• **DO THIS**:
List every line of the rows below that contains the string "indented". Case counts.

Data pulled from a collection:
::::
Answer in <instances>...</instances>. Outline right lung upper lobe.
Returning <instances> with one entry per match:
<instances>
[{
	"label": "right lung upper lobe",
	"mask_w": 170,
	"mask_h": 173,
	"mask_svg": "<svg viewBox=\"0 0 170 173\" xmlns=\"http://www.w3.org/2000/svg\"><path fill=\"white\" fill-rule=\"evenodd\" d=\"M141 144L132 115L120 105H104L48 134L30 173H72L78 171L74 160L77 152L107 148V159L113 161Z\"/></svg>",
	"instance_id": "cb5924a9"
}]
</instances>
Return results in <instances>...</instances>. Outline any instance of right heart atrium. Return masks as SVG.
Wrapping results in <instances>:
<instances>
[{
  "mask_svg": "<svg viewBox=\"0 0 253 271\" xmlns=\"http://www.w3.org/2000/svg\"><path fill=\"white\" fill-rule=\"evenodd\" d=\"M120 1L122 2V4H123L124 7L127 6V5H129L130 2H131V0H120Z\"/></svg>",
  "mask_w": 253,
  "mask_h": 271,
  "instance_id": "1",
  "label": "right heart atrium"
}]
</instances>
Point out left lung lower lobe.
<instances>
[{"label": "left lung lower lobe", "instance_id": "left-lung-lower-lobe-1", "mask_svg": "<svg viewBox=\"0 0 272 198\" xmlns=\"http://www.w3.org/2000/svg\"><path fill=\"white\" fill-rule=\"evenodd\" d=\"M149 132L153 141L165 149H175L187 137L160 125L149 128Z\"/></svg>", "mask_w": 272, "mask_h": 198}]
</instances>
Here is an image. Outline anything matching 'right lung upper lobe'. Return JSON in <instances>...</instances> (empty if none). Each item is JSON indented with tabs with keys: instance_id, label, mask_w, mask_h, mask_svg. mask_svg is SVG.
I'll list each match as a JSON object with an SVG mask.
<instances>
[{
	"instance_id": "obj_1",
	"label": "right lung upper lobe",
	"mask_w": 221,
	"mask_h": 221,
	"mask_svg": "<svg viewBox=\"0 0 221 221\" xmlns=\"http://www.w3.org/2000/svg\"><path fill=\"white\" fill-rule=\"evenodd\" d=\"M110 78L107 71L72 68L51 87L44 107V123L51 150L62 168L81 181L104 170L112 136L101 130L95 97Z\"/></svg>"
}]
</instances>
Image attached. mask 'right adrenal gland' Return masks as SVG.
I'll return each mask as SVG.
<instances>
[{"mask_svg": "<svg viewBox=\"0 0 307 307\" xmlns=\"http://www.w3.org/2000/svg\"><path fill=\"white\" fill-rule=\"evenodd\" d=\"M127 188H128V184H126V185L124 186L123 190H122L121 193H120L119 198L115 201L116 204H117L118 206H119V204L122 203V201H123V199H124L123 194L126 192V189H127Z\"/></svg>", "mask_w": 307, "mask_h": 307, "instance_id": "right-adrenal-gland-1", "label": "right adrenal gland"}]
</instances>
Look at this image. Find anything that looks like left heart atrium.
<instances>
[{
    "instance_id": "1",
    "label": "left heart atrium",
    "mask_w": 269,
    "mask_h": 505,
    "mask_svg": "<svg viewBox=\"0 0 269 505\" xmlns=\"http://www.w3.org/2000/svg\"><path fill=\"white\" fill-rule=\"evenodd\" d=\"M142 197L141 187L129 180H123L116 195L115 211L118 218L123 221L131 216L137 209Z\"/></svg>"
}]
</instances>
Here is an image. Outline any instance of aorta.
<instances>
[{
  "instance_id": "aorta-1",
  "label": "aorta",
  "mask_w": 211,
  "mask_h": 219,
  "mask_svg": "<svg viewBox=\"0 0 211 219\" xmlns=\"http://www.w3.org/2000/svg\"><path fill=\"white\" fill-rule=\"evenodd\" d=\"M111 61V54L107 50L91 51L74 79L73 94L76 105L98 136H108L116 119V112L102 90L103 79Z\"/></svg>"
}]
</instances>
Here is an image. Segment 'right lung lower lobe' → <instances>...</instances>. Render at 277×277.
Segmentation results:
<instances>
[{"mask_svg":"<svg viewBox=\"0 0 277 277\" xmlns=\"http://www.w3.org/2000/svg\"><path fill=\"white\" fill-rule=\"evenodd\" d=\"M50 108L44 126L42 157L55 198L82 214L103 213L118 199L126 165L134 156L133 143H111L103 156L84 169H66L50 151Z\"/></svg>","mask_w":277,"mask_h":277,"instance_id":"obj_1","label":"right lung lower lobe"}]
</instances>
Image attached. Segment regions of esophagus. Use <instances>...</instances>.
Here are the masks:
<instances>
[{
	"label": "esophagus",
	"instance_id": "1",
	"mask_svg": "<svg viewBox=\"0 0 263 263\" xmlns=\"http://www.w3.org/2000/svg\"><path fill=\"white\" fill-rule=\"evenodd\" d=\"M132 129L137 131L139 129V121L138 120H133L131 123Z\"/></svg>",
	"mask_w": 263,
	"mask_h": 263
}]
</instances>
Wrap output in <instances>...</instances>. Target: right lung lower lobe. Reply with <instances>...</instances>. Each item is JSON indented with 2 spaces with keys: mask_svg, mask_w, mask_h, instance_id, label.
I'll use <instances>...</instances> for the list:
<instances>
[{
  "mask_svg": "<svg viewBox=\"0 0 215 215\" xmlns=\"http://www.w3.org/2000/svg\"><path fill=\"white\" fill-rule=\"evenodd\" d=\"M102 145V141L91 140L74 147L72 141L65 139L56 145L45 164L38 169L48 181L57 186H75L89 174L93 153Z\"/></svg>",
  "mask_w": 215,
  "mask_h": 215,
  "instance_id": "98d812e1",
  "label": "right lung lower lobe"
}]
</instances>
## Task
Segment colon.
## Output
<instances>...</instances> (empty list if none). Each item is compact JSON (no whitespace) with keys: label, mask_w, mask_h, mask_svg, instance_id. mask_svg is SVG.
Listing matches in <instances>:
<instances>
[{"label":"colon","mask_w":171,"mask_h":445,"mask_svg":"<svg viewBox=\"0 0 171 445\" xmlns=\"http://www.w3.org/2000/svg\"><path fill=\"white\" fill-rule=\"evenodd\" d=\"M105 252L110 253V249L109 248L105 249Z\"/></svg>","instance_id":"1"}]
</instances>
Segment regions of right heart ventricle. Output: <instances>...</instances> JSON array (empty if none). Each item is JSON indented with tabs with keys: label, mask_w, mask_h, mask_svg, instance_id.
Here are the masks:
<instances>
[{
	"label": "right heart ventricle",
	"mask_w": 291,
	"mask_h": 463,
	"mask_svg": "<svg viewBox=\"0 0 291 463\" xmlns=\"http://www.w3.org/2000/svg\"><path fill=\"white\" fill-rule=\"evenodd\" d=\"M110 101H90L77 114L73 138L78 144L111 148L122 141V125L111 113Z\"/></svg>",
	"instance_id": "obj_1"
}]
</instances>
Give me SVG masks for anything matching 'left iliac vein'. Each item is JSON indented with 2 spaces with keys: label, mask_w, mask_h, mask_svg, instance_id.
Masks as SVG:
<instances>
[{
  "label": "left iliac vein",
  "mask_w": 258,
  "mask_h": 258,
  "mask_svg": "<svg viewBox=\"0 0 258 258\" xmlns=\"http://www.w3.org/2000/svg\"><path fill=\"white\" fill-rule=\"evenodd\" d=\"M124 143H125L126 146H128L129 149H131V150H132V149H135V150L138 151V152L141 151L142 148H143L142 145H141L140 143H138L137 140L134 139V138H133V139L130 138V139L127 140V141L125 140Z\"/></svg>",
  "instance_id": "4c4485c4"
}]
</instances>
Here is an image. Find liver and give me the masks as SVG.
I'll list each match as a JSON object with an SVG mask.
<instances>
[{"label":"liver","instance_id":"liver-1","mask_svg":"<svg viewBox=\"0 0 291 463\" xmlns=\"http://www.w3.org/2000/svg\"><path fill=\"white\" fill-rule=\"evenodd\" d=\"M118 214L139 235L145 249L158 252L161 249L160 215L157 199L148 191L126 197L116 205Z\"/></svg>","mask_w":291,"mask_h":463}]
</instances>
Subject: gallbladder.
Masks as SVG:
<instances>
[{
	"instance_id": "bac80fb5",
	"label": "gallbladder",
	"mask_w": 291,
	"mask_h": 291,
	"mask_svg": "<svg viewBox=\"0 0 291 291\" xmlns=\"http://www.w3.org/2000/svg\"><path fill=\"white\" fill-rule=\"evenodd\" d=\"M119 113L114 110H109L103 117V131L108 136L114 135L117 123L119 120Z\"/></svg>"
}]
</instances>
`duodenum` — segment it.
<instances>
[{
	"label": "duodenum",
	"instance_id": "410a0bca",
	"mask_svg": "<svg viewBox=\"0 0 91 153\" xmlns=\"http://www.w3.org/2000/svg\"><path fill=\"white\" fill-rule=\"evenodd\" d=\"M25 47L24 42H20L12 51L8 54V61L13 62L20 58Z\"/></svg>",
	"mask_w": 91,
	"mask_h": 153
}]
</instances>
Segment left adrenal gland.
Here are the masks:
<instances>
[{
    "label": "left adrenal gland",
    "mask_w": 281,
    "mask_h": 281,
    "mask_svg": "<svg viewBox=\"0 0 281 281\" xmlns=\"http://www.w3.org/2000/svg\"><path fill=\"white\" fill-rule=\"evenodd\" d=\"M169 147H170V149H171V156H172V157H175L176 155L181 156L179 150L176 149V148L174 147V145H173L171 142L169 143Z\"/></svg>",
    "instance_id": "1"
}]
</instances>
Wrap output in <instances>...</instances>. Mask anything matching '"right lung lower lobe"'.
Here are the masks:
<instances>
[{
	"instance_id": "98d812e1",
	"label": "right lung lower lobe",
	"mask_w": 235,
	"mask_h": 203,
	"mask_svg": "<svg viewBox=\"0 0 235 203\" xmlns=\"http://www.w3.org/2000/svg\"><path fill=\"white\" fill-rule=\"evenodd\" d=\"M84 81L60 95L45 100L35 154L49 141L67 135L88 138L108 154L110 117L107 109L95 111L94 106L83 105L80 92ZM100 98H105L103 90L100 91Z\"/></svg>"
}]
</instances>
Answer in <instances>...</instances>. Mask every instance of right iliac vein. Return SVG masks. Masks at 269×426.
::::
• **EXPECTED ANSWER**:
Here is an image. Outline anything matching 'right lung upper lobe'. Return JSON in <instances>...</instances> (empty if none). Each item is JSON indented with tabs with keys: instance_id, label, mask_w, mask_h, mask_svg. mask_svg is SVG.
Wrap output in <instances>...</instances>. Target: right lung lower lobe. Reply with <instances>...</instances>. Each item is JSON indented with 2 spaces with keys: mask_svg, mask_w, mask_h, instance_id, label.
Segment regions of right heart ventricle. Output: <instances>...</instances> JSON array (empty if none). Each item is JSON indented with tabs with keys: label, mask_w, mask_h, mask_svg, instance_id.
Give me SVG masks for anything matching 'left iliac vein'. Each item is JSON indented with 2 spaces with keys: label, mask_w, mask_h, mask_svg, instance_id.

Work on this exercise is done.